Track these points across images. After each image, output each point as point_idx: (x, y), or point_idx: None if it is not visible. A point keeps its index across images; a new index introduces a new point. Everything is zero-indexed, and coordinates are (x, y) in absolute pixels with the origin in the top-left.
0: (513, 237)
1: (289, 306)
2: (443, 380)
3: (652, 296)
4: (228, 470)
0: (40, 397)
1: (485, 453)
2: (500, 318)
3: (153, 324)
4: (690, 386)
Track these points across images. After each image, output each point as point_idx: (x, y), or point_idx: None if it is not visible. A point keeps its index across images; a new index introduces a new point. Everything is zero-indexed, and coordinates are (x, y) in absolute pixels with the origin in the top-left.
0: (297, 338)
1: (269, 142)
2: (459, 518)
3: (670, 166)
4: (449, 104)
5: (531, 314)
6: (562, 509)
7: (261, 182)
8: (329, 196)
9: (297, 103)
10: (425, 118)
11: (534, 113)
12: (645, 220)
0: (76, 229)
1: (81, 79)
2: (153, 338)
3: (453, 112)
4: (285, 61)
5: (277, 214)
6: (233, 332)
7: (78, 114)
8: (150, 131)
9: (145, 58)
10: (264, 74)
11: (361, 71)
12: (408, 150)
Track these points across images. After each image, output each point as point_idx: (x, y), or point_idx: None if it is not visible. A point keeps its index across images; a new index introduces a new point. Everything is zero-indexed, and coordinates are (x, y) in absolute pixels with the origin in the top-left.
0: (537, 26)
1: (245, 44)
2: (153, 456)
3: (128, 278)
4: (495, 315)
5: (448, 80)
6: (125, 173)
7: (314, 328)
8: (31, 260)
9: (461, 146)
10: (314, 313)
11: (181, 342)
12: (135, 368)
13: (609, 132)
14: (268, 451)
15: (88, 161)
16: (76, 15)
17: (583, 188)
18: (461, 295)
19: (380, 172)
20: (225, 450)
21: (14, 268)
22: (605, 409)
..............................
» GOAL
Write out every row above verbatim, from first to last, without changing or adding anything.

» WRITTEN REPLY
Track these points across images. After each image, output each point as point_idx: (x, y), or point_idx: None if it is not visible. A point keeps its index across images; a new index introduces a new point. Everything is zero-indexed, and coordinates are (x, y) in absolute pixels with the origin in the top-left.
0: (513, 237)
1: (289, 306)
2: (443, 380)
3: (652, 296)
4: (228, 470)
0: (40, 397)
1: (485, 453)
2: (500, 318)
3: (153, 324)
4: (690, 386)
Track these points across images. After each image, output each point as point_idx: (x, y), or point_idx: None if it is not visible. A point keeps its index across images; a new index introduces a new point. Everything is zero-indexed, and coordinates are (x, y) in absolute pixels with the origin in the top-left.
0: (297, 338)
1: (269, 142)
2: (459, 518)
3: (670, 166)
4: (449, 104)
5: (531, 314)
6: (562, 509)
7: (261, 182)
8: (329, 196)
9: (297, 103)
10: (425, 118)
11: (534, 113)
12: (645, 220)
0: (76, 229)
1: (81, 79)
2: (153, 338)
3: (453, 112)
4: (285, 61)
5: (277, 214)
6: (233, 332)
7: (78, 114)
8: (150, 131)
9: (145, 58)
10: (264, 74)
11: (361, 71)
12: (408, 150)
Track these points across images. After each image, output each point as point_idx: (x, y), or point_idx: None if it is not visible. A point keeps its index across images; a new index introduces a new point. Everything is zero-indexed, and coordinates are (x, y) in absolute pixels with the origin in the top-left.
0: (537, 26)
1: (245, 44)
2: (153, 456)
3: (128, 278)
4: (495, 315)
5: (448, 80)
6: (125, 173)
7: (314, 328)
8: (31, 260)
9: (461, 146)
10: (314, 313)
11: (181, 342)
12: (135, 368)
13: (609, 132)
14: (268, 451)
15: (88, 161)
16: (76, 15)
17: (583, 188)
18: (461, 295)
19: (380, 172)
20: (225, 450)
21: (14, 268)
22: (605, 409)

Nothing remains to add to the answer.